■ Stored data:
- Opening Delimiter -

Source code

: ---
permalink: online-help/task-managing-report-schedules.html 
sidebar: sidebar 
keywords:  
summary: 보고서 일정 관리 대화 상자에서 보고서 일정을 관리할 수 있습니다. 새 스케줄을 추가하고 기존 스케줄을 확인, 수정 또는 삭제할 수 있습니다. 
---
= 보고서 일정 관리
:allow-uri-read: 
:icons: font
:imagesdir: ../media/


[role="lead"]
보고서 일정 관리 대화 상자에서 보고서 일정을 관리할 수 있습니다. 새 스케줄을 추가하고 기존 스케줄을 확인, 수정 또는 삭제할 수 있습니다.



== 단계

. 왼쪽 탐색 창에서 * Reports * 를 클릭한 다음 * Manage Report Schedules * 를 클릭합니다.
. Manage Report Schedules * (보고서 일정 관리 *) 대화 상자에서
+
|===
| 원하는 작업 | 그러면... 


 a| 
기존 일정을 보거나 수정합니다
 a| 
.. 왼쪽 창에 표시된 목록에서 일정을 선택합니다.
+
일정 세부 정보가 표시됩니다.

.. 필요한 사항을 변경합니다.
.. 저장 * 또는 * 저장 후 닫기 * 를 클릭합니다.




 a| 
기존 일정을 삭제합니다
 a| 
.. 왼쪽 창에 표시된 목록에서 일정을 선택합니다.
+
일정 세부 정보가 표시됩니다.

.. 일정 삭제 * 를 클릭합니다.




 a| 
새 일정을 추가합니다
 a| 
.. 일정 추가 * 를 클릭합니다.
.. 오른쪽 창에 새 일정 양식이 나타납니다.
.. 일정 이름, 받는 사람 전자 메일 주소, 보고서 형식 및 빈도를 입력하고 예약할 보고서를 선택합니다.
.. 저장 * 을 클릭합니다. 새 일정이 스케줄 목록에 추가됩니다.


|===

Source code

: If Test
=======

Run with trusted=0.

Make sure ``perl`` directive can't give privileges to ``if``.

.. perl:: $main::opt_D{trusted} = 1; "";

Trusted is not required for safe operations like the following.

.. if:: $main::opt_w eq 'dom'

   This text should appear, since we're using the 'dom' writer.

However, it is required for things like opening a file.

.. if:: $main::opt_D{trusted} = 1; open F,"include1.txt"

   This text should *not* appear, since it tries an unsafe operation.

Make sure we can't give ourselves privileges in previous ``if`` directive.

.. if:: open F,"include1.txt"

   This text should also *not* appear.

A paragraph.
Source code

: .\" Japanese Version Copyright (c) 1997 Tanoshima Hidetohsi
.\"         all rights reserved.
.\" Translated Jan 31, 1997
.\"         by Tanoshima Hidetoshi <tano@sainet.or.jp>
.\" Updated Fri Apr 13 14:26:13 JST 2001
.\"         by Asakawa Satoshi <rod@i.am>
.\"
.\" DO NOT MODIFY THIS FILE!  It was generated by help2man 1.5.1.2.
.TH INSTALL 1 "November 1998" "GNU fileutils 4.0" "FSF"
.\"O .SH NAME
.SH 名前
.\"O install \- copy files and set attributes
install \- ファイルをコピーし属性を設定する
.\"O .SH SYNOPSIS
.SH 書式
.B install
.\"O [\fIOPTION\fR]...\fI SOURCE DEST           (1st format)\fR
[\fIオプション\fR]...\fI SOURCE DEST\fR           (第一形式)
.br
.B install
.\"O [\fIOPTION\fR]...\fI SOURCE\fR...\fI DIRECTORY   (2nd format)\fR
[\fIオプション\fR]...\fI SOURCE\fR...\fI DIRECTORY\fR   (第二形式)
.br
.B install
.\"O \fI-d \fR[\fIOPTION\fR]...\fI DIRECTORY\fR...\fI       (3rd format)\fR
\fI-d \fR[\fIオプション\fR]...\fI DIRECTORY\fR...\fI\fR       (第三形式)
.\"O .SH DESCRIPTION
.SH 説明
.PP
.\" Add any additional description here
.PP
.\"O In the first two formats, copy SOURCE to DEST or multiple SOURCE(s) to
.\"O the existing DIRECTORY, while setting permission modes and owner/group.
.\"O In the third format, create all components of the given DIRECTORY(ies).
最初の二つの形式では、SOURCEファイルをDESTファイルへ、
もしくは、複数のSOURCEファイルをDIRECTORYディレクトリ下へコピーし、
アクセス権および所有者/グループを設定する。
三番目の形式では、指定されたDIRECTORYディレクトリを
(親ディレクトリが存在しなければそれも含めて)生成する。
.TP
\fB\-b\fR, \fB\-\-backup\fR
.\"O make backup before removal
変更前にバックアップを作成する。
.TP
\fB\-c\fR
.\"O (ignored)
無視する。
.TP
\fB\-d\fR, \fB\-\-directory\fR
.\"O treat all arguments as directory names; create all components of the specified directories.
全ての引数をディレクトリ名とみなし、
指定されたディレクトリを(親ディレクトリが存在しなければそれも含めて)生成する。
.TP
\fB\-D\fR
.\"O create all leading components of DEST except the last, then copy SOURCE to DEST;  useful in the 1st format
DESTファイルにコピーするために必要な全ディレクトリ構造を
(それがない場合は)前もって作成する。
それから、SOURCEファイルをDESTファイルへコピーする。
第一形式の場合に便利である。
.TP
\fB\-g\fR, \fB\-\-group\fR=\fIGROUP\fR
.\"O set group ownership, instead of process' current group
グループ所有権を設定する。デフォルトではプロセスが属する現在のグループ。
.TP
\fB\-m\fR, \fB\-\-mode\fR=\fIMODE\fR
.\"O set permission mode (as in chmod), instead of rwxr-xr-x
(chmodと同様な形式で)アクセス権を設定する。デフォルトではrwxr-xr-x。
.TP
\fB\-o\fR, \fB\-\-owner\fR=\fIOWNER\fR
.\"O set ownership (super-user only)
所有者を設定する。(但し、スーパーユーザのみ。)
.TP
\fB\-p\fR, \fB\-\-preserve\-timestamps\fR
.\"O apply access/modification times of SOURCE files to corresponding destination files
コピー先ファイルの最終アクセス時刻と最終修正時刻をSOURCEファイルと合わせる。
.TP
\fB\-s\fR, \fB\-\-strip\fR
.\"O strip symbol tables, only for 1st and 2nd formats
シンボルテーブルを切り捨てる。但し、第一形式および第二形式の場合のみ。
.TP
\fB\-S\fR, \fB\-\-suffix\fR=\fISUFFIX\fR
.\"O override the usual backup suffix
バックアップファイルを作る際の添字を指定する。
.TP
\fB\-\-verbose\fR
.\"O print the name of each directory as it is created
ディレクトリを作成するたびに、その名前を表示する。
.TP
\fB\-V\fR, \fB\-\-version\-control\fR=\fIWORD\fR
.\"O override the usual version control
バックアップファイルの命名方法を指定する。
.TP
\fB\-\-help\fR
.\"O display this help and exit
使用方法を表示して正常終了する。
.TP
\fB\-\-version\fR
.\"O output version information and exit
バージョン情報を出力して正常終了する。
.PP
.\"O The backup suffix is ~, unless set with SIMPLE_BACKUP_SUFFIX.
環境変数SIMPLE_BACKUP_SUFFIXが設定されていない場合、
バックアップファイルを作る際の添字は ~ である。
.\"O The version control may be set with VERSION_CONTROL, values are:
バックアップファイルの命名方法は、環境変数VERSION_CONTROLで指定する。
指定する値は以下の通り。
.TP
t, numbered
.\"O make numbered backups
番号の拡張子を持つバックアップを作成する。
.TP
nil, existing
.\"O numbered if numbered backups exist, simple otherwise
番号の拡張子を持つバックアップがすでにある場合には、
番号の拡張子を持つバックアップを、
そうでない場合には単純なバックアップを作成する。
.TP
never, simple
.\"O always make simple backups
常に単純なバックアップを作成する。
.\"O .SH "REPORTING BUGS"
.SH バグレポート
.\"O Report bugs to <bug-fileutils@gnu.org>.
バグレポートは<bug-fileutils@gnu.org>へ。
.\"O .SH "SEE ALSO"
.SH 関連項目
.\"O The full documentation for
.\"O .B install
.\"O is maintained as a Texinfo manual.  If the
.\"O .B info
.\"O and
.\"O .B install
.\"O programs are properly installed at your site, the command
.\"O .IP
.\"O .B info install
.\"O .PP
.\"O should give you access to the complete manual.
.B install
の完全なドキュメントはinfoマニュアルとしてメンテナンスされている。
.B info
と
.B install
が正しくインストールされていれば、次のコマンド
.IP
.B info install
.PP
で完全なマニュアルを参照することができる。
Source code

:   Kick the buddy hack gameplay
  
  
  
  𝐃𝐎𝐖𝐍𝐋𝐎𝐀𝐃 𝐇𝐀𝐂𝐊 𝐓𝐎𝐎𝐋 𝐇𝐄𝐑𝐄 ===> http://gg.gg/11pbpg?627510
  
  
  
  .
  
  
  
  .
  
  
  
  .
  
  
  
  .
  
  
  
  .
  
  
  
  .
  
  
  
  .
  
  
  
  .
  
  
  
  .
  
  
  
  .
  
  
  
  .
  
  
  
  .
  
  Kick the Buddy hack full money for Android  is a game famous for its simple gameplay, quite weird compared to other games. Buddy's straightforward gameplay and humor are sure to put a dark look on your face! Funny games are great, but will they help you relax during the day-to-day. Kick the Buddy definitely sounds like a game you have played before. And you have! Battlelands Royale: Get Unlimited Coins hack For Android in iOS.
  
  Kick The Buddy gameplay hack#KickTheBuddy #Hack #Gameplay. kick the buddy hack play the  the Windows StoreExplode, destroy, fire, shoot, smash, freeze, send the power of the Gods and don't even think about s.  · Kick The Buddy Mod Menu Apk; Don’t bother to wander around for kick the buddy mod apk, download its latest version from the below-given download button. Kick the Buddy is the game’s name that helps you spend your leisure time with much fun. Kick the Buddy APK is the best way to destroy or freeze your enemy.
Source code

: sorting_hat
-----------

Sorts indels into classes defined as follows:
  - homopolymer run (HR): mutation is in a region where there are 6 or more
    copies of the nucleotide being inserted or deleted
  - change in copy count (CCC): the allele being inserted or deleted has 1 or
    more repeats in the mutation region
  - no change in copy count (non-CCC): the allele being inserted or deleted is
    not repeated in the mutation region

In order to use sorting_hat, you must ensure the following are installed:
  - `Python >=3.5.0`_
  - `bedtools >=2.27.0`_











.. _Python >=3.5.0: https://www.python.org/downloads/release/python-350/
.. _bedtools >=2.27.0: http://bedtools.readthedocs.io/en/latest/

- Closing Delimiter -

■ Problem to solve:
From the entries, report every line in which the string "should" occurs.

■ Exercise output:
   This text should appear, since we're using the 'dom' writer.
   This text should *not* appear, since it tries an unsafe operation.
   This text should also *not* appear.
.\"O should give you access to the complete manual.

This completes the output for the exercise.